On July 24, the Houston County Board voted to add language to an interim zoning ordinance originally passed on March 12.

That document placed a one-year ban on "the issuance of any conditional use permit for new silica sand mining or accessory uses" so that the county could reevaluate its zoning ordinances controlling an industry new to Houston County, specifically, industrial-scale frac sand mining.

Since that date, a long-running battle has ensued over the conversion of an existing sand mine near Rushford into a frac sand operation.

Tuesday's vote intends to head off further trouble from already-permitted mines morphing into something else while the county goes back to the drawing board.

The moratorium now prohibits "the conversion of existing non-silica sand mining operations into silica sand mining operations," and "all silica sand processing operations that are not expressly authorized by the terms of an existing conditional use permit."

"We have a lot of existing quarries and mines out there that have been registered," Environmental Services director Rick Frank told commissioners.

Those "grandfathered" operations were typically listed in the mid 1970s, he added. "Those typically run from 40 acres to 80 or a little more than that.

"Recently, we have (another) application on file. Looking at these grandfathered operations, they're looking at taking the application as a way to take the existing mines and use them as a way to circumvent the moratorium."

Frank said that he consulted with land-use attorney Jay Squires about the issue.

"It's basically running under the radar of the moratorium and the intent of what the county has been trying to do," he noted. The language of the amendment was suggested by Squires, Frank stated.

Stop-work order revised

Commissioners approved by consent a revision of the stop-work order issued to the Erickson mine near Rushford.

Even though sand may now be removed, the order stipulates that "processing of mined material may not occur."

Specifically, "screening, sorting, crushing, grinding, washing, chemical treatment, polishing, tumbling and asphalt or Redi-Mix plants and production" are prohibited.

In addition, the document states that the 1992 CUP "did not specifically allow blasting of or the use of explosive material. No blasting may occur in conjunction with the proposed operation."

No mention was made of the number of trucks per hour in the revision.

EAW petition filed with EQB

On a related note, resident Donna Buckbee appeared on behalf of those opposed to the new frac sand operation.
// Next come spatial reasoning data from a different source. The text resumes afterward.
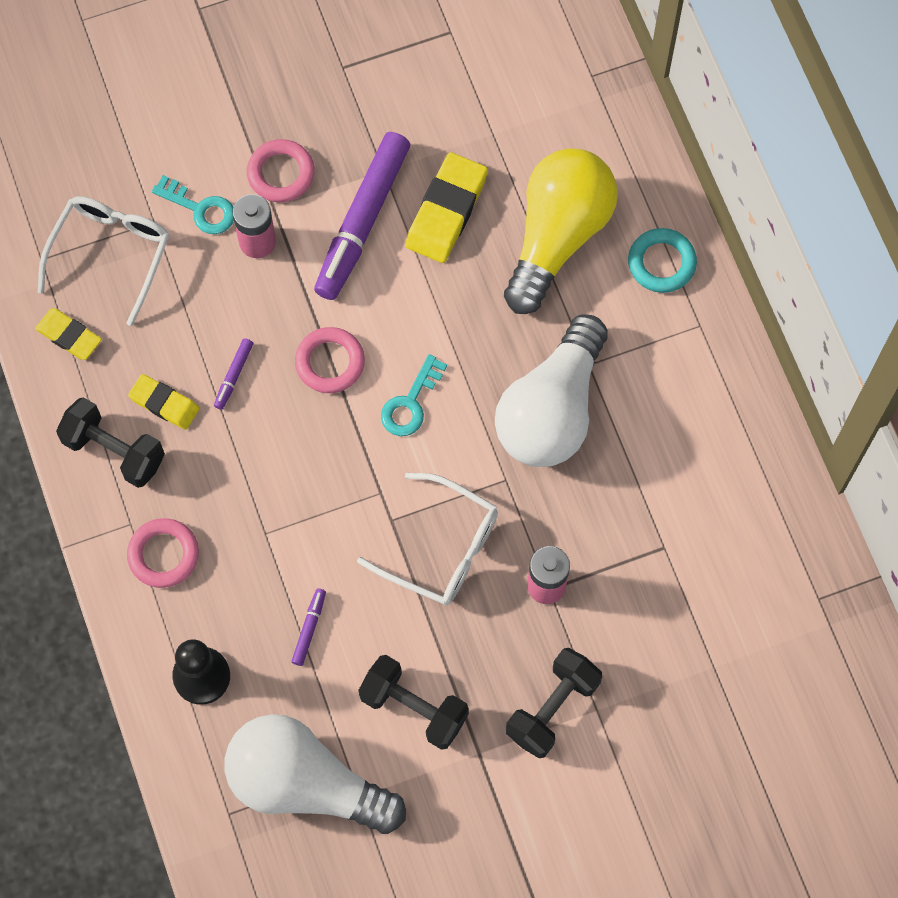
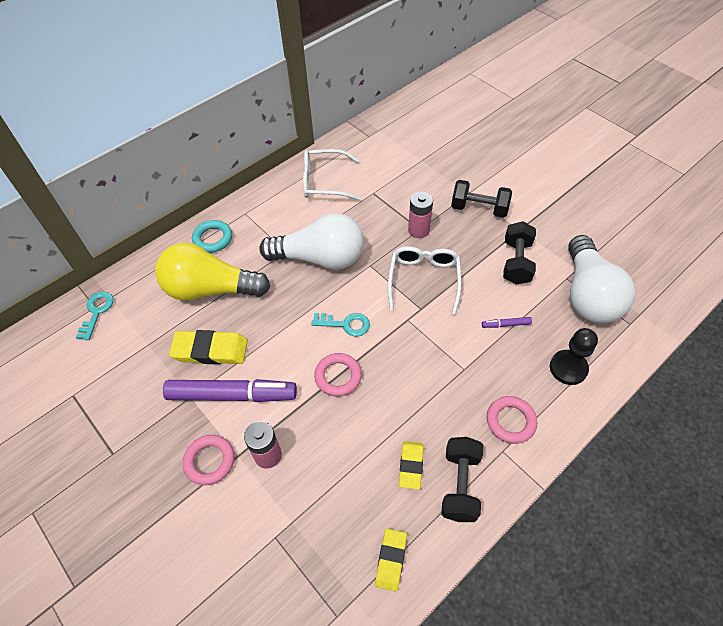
camera: 110 degrees left, 15 degrees down
(110, 255) = (313, 559): white glasses -> white glasses (324, 182)
(200, 209) = (254, 506): turquoise key -> turquoise key (97, 312)
(234, 376) = (371, 429): purple marker -> none

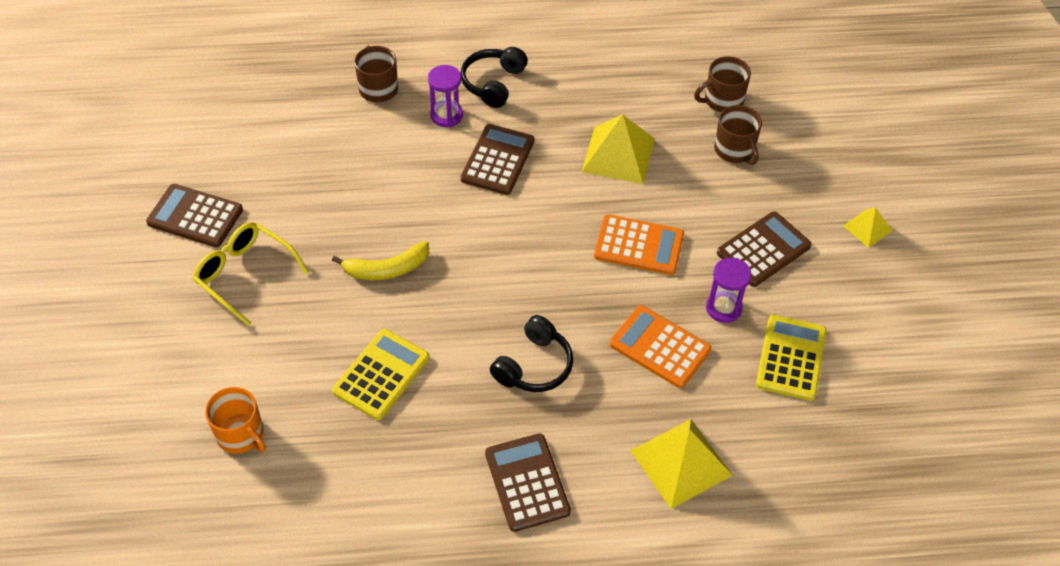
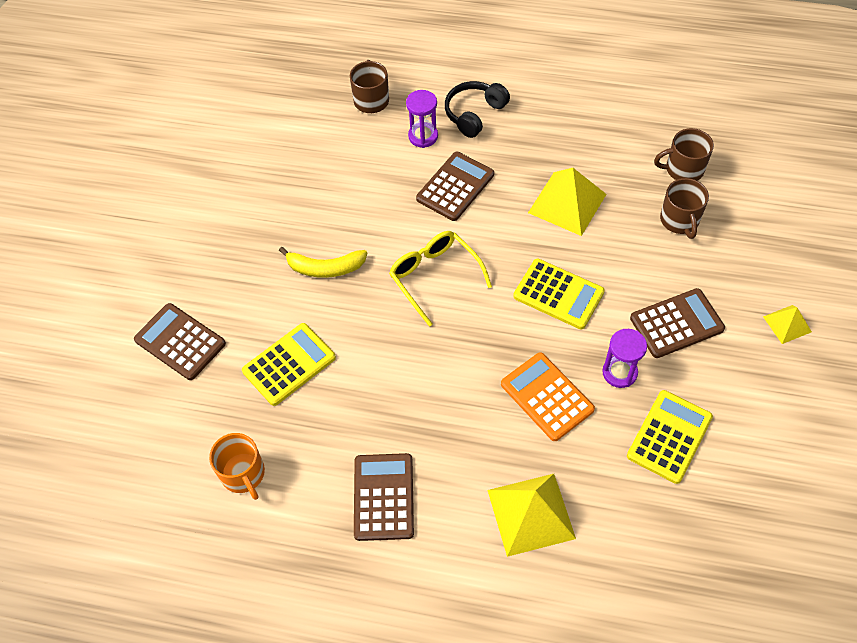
camera: 20 degrees right, 5 degrees up
(195, 216) = (181, 186): brown calculator -> brown calculator (180, 342)
(240, 434) = (154, 390): orange mug -> orange mug (243, 474)
(245, 275) = (204, 247): yellow glasses -> yellow glasses (435, 277)
(534, 366) = (425, 388): black headphones -> none
(638, 246) = (558, 294): orange calculator -> yellow calculator

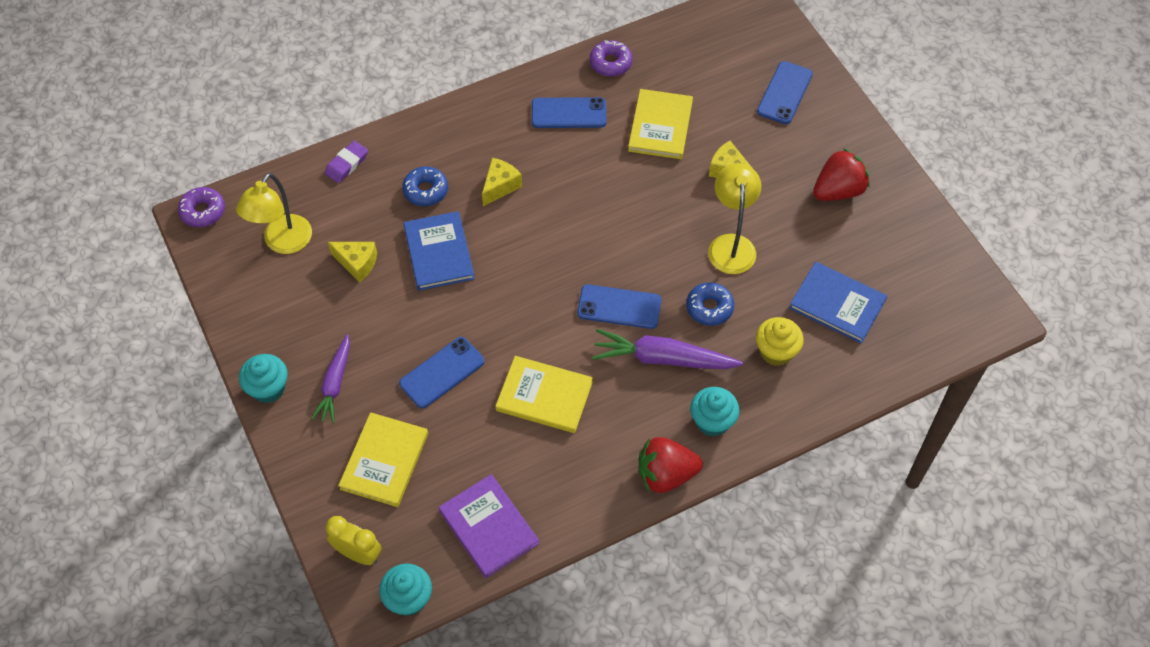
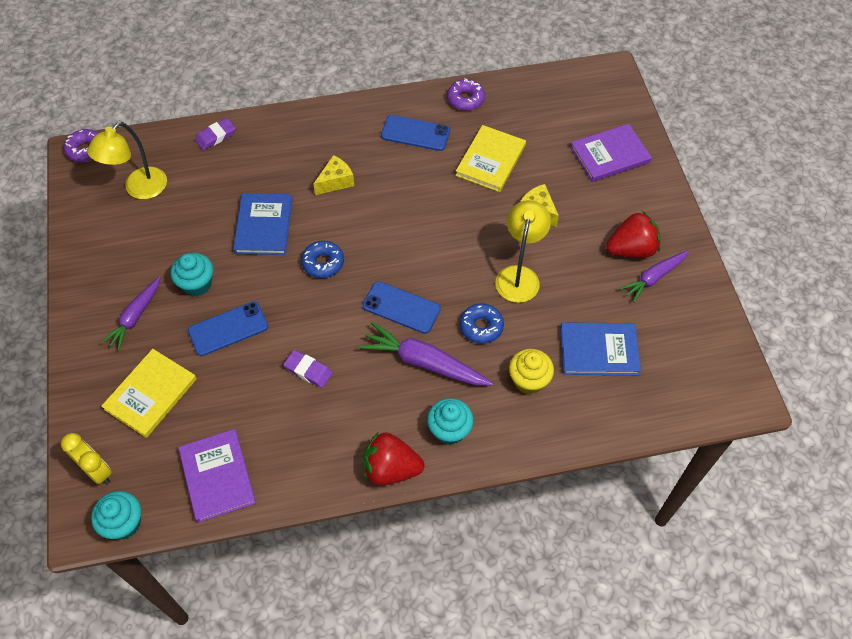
camera: 15 degrees right, 0 degrees up
(268, 388) = (79, 308): turquoise cupcake -> turquoise cupcake (197, 284)
(357, 263) = (193, 219): yellow cheese -> none
(425, 190) = (272, 172): blue donut -> blue donut (323, 263)
(544, 396) = (308, 370): yellow book -> purple eraser
(784, 93) = (609, 155): blue phone -> purple book
(837, 304) = (599, 350): blue book -> blue book turned 45 degrees counterclockwise
(869, 216) = (654, 278): none -> purple carrot

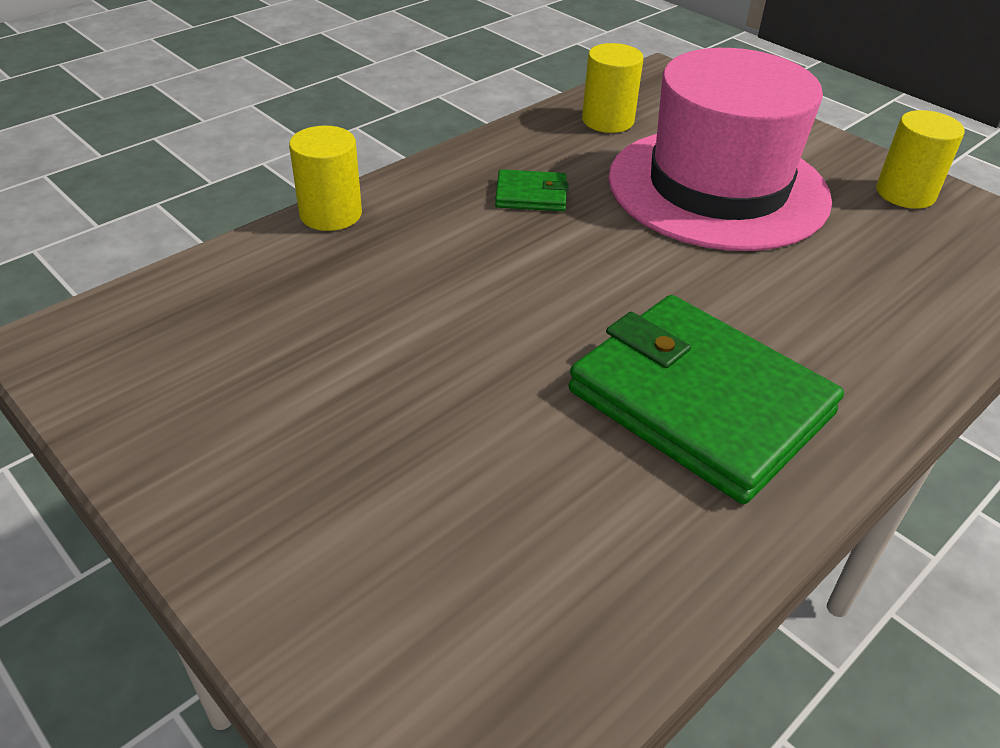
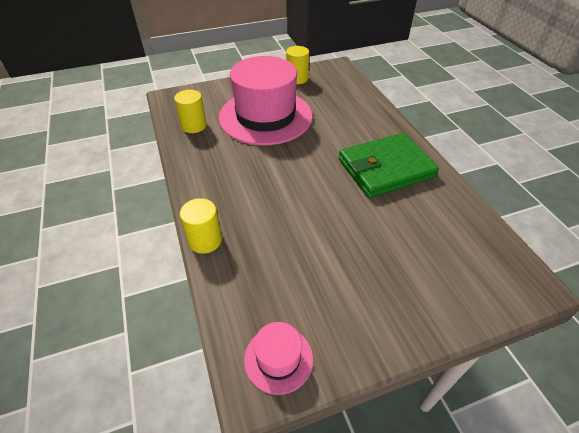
camera: 65 degrees left, 5 degrees up
(112, 355) = (278, 359): none -> pink hat
(531, 195) = (235, 167): green wallet -> none

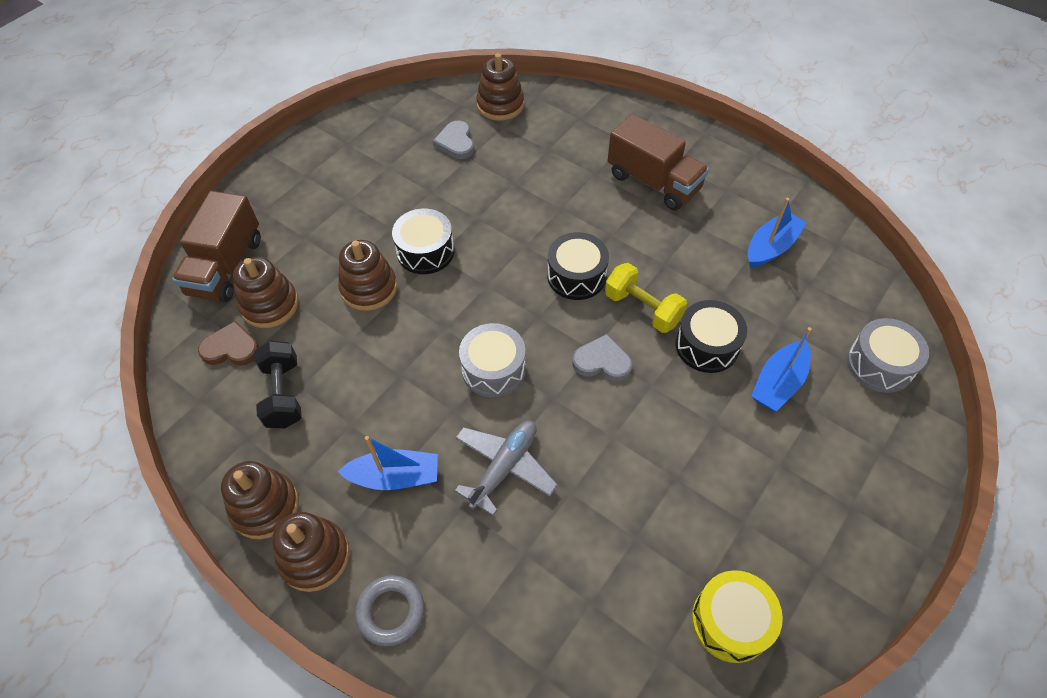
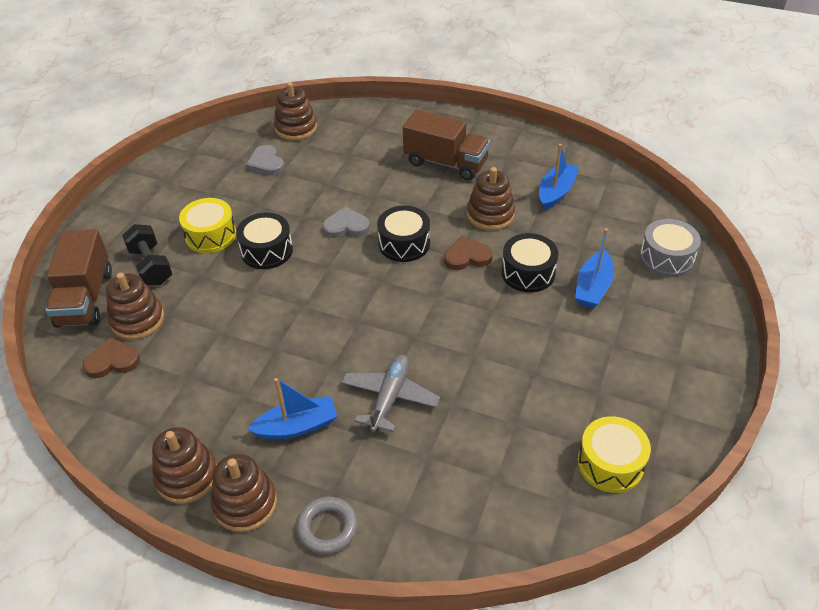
camera: 15 degrees left, 10 degrees down
(283, 394) = (174, 386): black dumbbell -> black dumbbell (151, 266)
(369, 288) = (225, 289): brown stacking toy -> brown stacking toy (490, 215)
(373, 219) = (210, 235): none -> yellow drum
(493, 369) = (356, 327): grey drum -> none
(602, 361) = (446, 302): grey heart -> grey heart (346, 226)
(642, 308) = (467, 256): yellow dumbbell -> brown heart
Following the partial lifting of the stop-work order on July 17, 288 signatures were collected on a petition calling for an environmental assessment worksheet (EAW) on the mine, she said.

That petition was forwarded to the Minnesota Environmental Quality Board (EQB) last week.

"Some people have been saying recently that you're not hearing a lot from our side, while you're hearing a lot from the pro-industry side," Buckbee said.

"But 288 signatures in 48 hours expresses a lot of concern by people about the damage and harm that would be done to the neighborhood and to the community because of this mine."

The EQB is chaired by the governor's office and consists of five citizens and the heads of nine state agencies.

One of its tasks is to review proposed projects that would "significantly influence Minnesota's environment."

Buckbee said the EQB typically takes about five days to respond to an issue such as the Erickson mine.